[Problem details]
Below is a listing from which only part is wanted; return exactly the lines from the one with "right knee: (48, 504)" up to and including the one with "left shoulder: (273, 229)".

[Supplied entries]

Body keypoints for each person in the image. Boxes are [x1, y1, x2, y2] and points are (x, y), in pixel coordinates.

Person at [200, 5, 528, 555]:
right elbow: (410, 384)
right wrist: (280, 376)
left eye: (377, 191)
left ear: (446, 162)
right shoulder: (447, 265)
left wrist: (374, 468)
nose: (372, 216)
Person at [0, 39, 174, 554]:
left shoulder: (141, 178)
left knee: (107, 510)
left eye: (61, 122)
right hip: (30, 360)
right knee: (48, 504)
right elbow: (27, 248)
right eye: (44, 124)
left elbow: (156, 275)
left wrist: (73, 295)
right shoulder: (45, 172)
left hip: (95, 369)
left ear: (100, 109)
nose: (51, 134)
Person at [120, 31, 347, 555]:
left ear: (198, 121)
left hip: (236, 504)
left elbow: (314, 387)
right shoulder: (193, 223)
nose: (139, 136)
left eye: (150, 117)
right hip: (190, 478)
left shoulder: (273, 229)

...

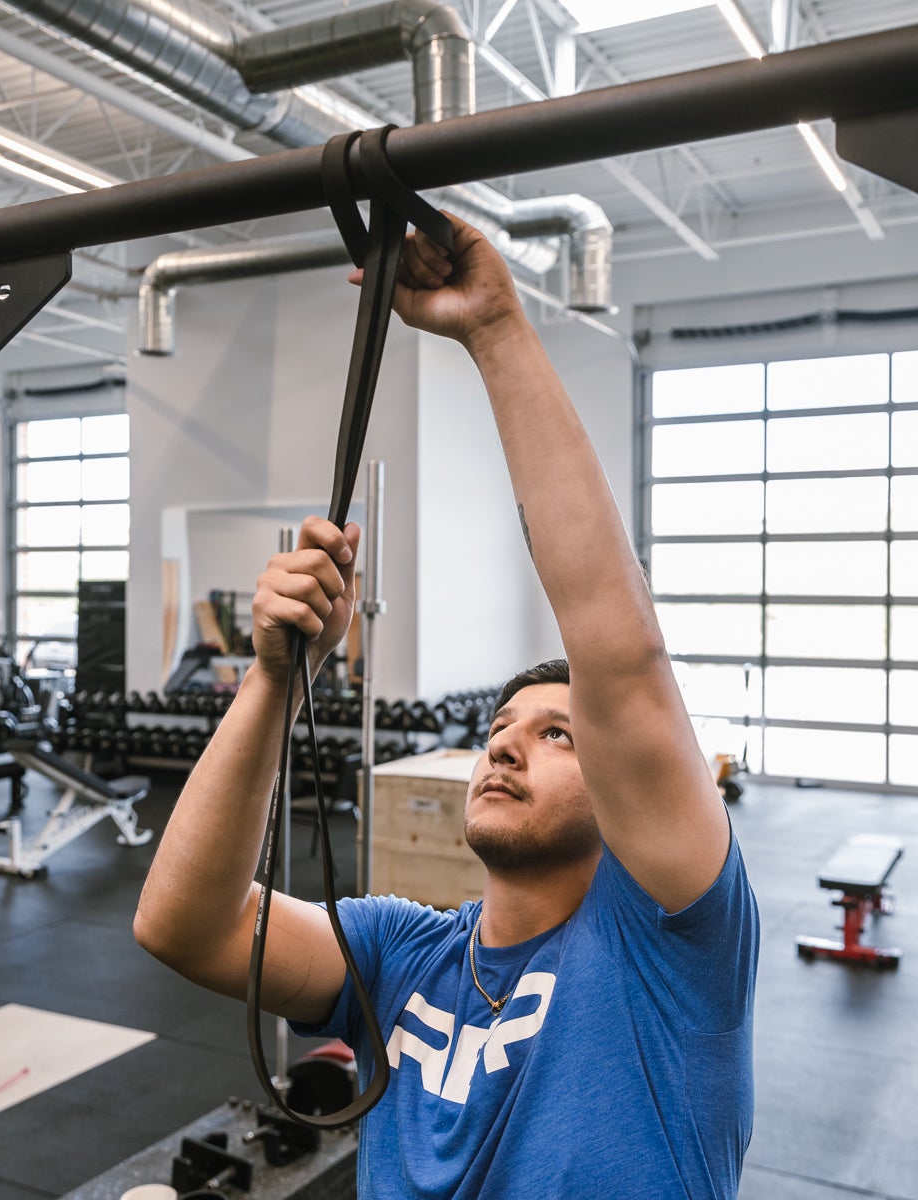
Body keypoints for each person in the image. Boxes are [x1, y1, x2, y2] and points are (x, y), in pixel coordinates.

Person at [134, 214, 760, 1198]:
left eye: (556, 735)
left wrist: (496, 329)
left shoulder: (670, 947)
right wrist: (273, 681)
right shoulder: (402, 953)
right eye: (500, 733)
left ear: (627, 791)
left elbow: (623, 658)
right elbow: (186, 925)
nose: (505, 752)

...

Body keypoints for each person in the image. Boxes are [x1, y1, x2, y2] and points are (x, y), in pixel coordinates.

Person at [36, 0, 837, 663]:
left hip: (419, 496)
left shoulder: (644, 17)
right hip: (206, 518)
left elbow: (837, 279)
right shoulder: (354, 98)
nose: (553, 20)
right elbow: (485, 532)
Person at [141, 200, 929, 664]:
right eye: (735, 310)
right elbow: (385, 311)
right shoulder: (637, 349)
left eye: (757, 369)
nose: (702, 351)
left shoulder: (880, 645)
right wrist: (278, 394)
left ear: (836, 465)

[Solution for this task]
right knee: (48, 504)
right elbow: (27, 248)
right eye: (44, 124)
left elbow: (156, 275)
left wrist: (73, 295)
right shoulder: (45, 172)
left hip: (95, 369)
left ear: (100, 109)
nose: (51, 134)
Person at [120, 31, 347, 555]:
left ear: (198, 121)
left hip: (236, 504)
left elbow: (314, 387)
right shoulder: (193, 223)
nose: (139, 136)
left eye: (150, 117)
right hip: (190, 478)
left shoulder: (273, 229)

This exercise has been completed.